One could keep talking all day to follow all the threads of connection linked to just one piece of bread. Paraphrasing what Thich Nhat Hanh would say:
If you grasp the bread’s reality then you see that in the bread itself are present all those things which we normally think of as the non-bread world. If you took away any of those non-bread elements and returned them to their sources…[the honey to the bees, the metal to the mines, or the farmers to their parents], the bread would no longer exist. A person who looks at the bread and can see the universe, is a person who can see the way.
As long as we think of God as “up there” somewhere, like a father or a king or some other kind of person, we imagine that we are separate from God, we imagine that we can think or not think about, believe or not believe in, pray or not pray to that God. But in a spirituality of connection, the gaze shifts to understand that there are no truly separate things, that there is no separate self or separate God—that our “own life and the life of the universe are one.”
I have been wrestling in recent years in a mighty way with the whole concept of Christianity and “the great father.” I have to say that often when I fall into praying to “God,” I find I am in a place of fear and naturally desire to lean upon something other than myself in this hard world.
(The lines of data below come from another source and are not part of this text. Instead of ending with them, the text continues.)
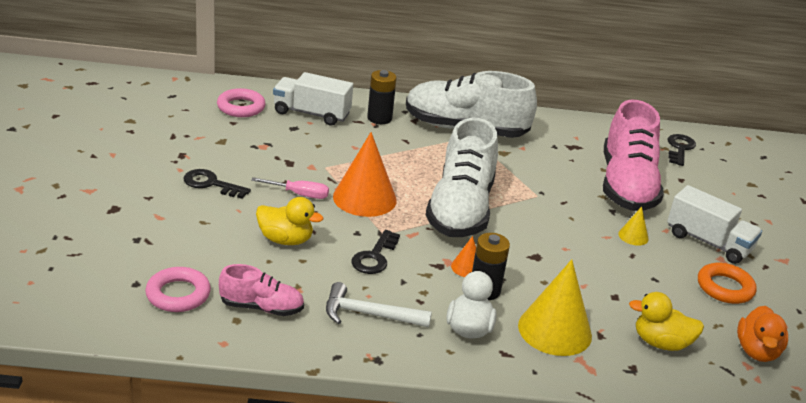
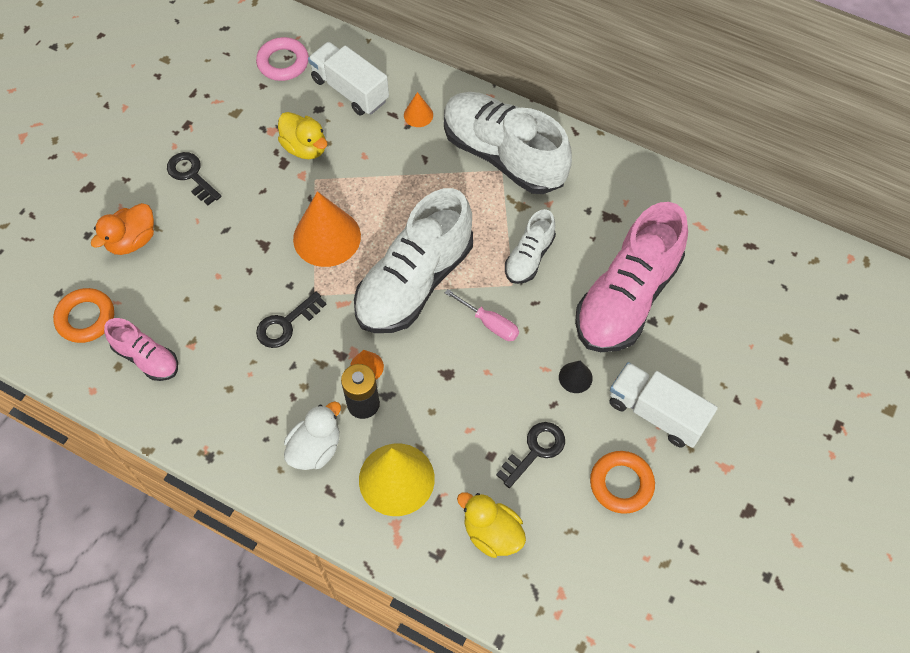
camera: 30 degrees right, 30 degrees up
pink ring [145,267,211,312] -> orange ring [53,288,114,343]
pink screwdriver [251,177,329,199] -> pink screwdriver moved to [445,289,519,341]
yellow duck [256,197,323,245] -> yellow duck moved to [278,112,327,159]
white hammer [326,282,432,328] -> none
black battery [367,70,397,124] -> orange cone [404,92,433,127]
yellow cone [618,207,649,246] -> black cone [559,361,593,393]
white truck [667,185,762,264] -> white truck turned 150 degrees clockwise [609,362,718,448]
black key [668,134,696,166] -> black key moved to [496,422,565,488]
orange duck [737,306,788,362] -> orange duck moved to [90,203,154,255]
none -> white shoe [505,209,556,284]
It does comfort me but only in the short term. And I sometimes find a pool of anger inside me that I hadn’t discovered before. I do feel angry about the patriarchal system that has oppressed females in our world, and that whole silly notion of some old guy who knows everything. Yes, there IS something greater than ourselves here. I am not sure what it is, unless it is what Khalil Gibran called “Life’s Longing for Itself.” But I am convinced that we must change, if we are to survive and let our beautiful planet survive. And to do that we must evolve, and learn to rely on ourselves to propel that process. We are capable beings. We can be ethical, moral, compassionate and wise. We have to want to. I do agree that meditation is so very useful and healthy, as our sensory bodies can be a great distraction. With all the violence and pain in the world today, I am feeling very ambivalent about “religion” itself. I understand that there are multiple frameworks that can serve as a path to human spirituality. What is it that goes so wrong then, and leads to intolerance and hatred?